All undergraduates in the department spend at least one semester doing research in a lab, field or greenhouse. Many spend more time than that on research efforts.

“The first couple years they are learning, but by their junior or senior years they are doing their own experiments,” McFall said. “When our students graduate, they not only have classroom experience, but hands-on experiences from labs and research.”

Students also have the chance to work on the Purdue Student Farm, a five-acre plot just west of campus that is shared by horticulture, agronomy and botany students. The farm is managed and maintained by students.

“They decided what to plant, when to plant it and do all the work,” McFall said. “They take the produce they grow and sell them at the farmers markets and through a CSA program where people sign up to get fresh fruits and vegetables.”

Around half of botany students work toward a master’s or doctorate after they receive their bachelor’s degree. The other half goes on to work for nonprofits, government agencies, seed companies and other businesses.

Because of a movement toward organic foods, some recent graduates are working with small farmers who are interested in sustainability.

“The market for our students right now is very good,” McFall said. “As far as plant science jobs, the last statistic that I saw was that there were 50,000 plant science jobs last year, but only 30,000 graduates with plant science degrees. That’s including agronomy, horticulture and botany in the U.S.

“A lot of companies have had to hire students from other degrees and retrain them, which is really expensive. Our students don’t have trouble finding jobs.”

Close-Knit Group

The atmosphere of the department is comfortable and relaxed, she said.

Because it is a small department, professors and advisers know all their students by name. Class sizes are relatively small, as well, which leads to close connections among students.

“You’re not just a number,” McFall said. “We celebrate birthdays every month and always have food around to enjoy.”

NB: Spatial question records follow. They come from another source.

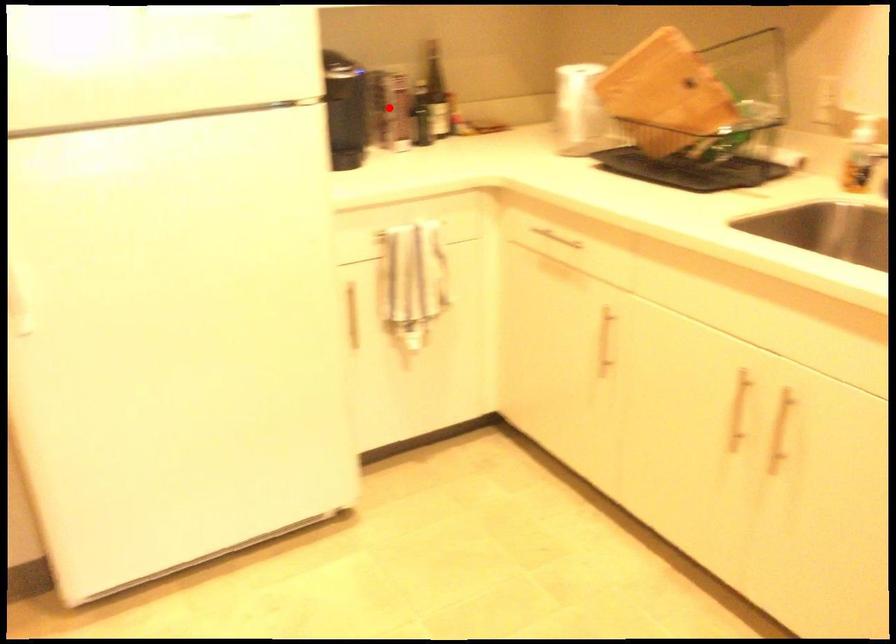
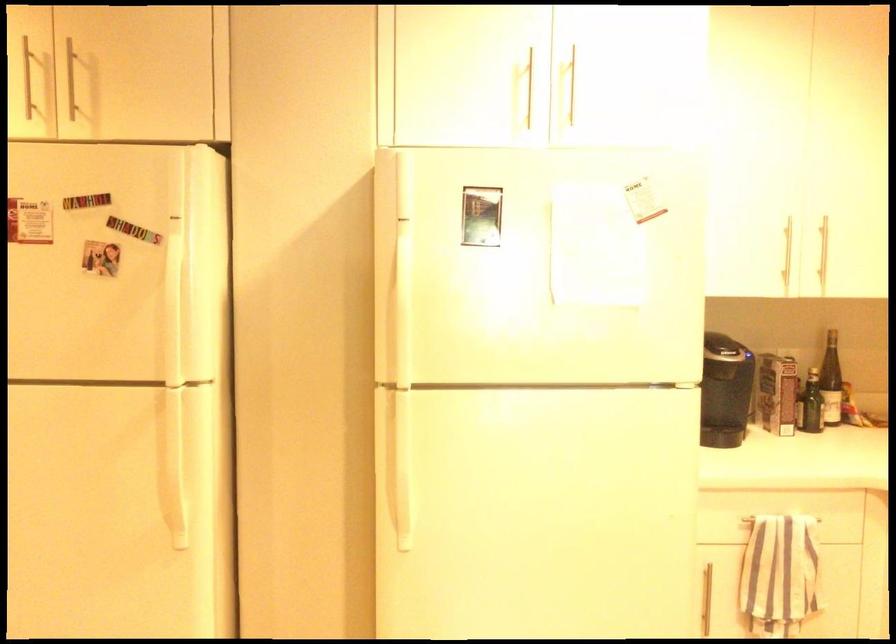
Where in the second image is the point corresponding to the highlighted location from the first image?

(777, 393)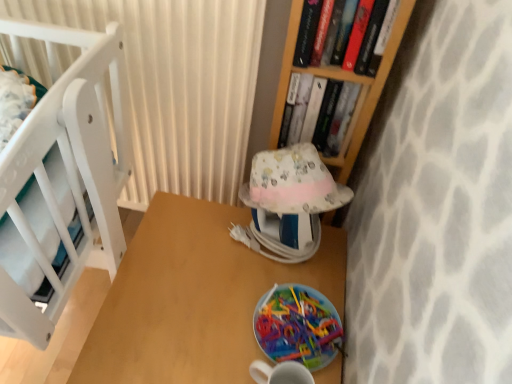
Question: From the image's perspective, would you say hardcover book at upper right, the second book in the back-to-front sequence, is positioned over translucent plastic plate at lower center?

Choices:
 (A) no
 (B) yes

Answer: (B)

Question: Is translucent plastic plate at lower center completely or partially inside hardcover book at upper right, the second book in the back-to-front sequence?

Choices:
 (A) yes
 (B) no

Answer: (B)

Question: Is hardcover book at upper right, which appears as the 1th book when viewed from the front, shorter than translucent plastic plate at lower center?

Choices:
 (A) yes
 (B) no

Answer: (B)

Question: Does hardcover book at upper right, the second book in the back-to-front sequence, have a larger size compared to translucent plastic plate at lower center?

Choices:
 (A) yes
 (B) no

Answer: (A)

Question: Considering the relative sizes of hardcover book at upper right, the second book in the back-to-front sequence, and translucent plastic plate at lower center in the image provided, is hardcover book at upper right, the second book in the back-to-front sequence, wider than translucent plastic plate at lower center?

Choices:
 (A) no
 (B) yes

Answer: (A)

Question: Is hardcover book at upper right, which appears as the 1th book when viewed from the front, spatially inside wooden table at center, or outside of it?

Choices:
 (A) outside
 (B) inside

Answer: (A)

Question: From a real-world perspective, is hardcover book at upper right, the second book in the back-to-front sequence, physically located above or below wooden table at center?

Choices:
 (A) above
 (B) below

Answer: (A)

Question: In terms of size, does hardcover book at upper right, which appears as the 1th book when viewed from the front, appear bigger or smaller than wooden table at center?

Choices:
 (A) big
 (B) small

Answer: (B)

Question: In terms of width, does hardcover book at upper right, the second book in the back-to-front sequence, look wider or thinner when compared to wooden table at center?

Choices:
 (A) wide
 (B) thin

Answer: (B)

Question: In terms of size, does patterned fabric lampshade at center appear bigger or smaller than translucent plastic plate at lower center?

Choices:
 (A) big
 (B) small

Answer: (A)

Question: Would you say patterned fabric lampshade at center is to the left or to the right of translucent plastic plate at lower center in the picture?

Choices:
 (A) left
 (B) right

Answer: (A)

Question: Is patterned fabric lampshade at center wider or thinner than translucent plastic plate at lower center?

Choices:
 (A) wide
 (B) thin

Answer: (A)

Question: From a real-world perspective, is patterned fabric lampshade at center positioned above or below translucent plastic plate at lower center?

Choices:
 (A) above
 (B) below

Answer: (A)

Question: Based on their positions, is hardcover book at upper center, the first book positioned from the back, located to the left or right of hardcover book at upper right, which appears as the 1th book when viewed from the front?

Choices:
 (A) left
 (B) right

Answer: (A)

Question: Considering the positions of hardcover book at upper center, arranged as the 2th book when viewed from the front, and hardcover book at upper right, the second book in the back-to-front sequence, in the image, is hardcover book at upper center, arranged as the 2th book when viewed from the front, bigger or smaller than hardcover book at upper right, the second book in the back-to-front sequence,?

Choices:
 (A) small
 (B) big

Answer: (B)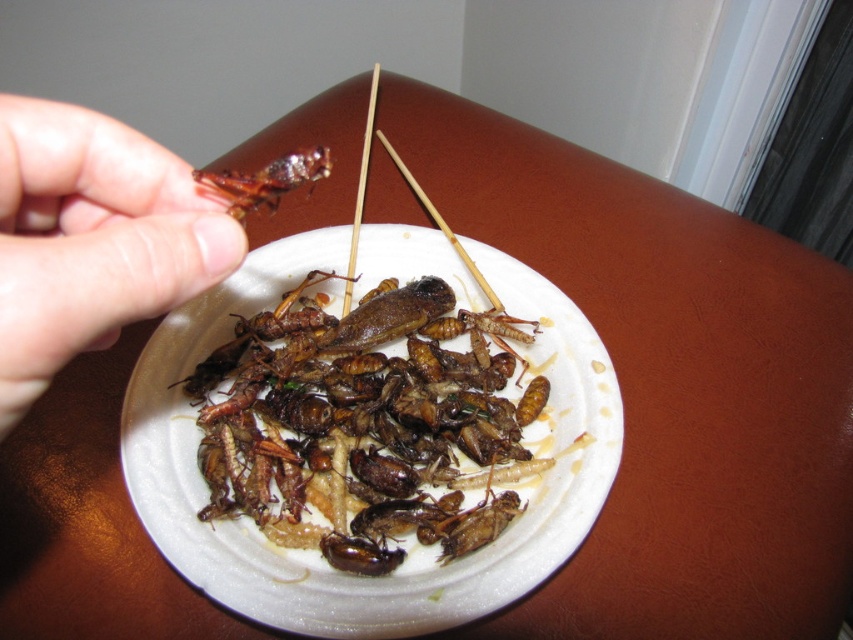
Between brown crispy insects at center and wooden chopsticks at center, which one is positioned higher?

wooden chopsticks at center

Who is more distant from viewer, (x=302, y=484) or (x=466, y=268)?

Point (x=466, y=268)

Image resolution: width=853 pixels, height=640 pixels. What are the coordinates of `brown crispy insects at center` in the screenshot? It's located at (366, 422).

Can you confirm if flesh-toned skin at upper left is positioned below shiny brown insect at upper left?

Yes, flesh-toned skin at upper left is below shiny brown insect at upper left.

Is flesh-toned skin at upper left bigger than shiny brown insect at upper left?

Yes.

Find the location of a particular element. Image resolution: width=853 pixels, height=640 pixels. flesh-toned skin at upper left is located at coordinates (91, 237).

Between smooth wood chopstick at center and wooden chopsticks at center, which one has more height?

Everyone in the department shares at least one thing in common — their love for plants.

“Some students love all plants and want to learn about all of them,” McFall said. “Some are concerned with sustainability and saving the world. Others want to increase food production to feed the world. Those are the three driving factors (for studying botany) that I hear over and over.”

“I love learning how plants grow -- how they grow in different environments, how they adapt to changes and how beautiful some of them are,” said Peter Goldsbrough, professor and department head.

Goldsbrough, who has worked with the department for 32 years, said technological changes have sparked new discoveries and fields of research.

“When I first came here, people were just beginning to isolate genes and figure out components that make genes work,” he said. “You could determine the DNA sequence of one or two genes. You may be able to move those genes to another plant.

“Now, you sequence whole genomes. There are whole new areas of science that we had no inkling of 30 years ago. There have been enormous discoveries in many different fields, from how genes get switched on and off to how plants protect themselves against diseases.”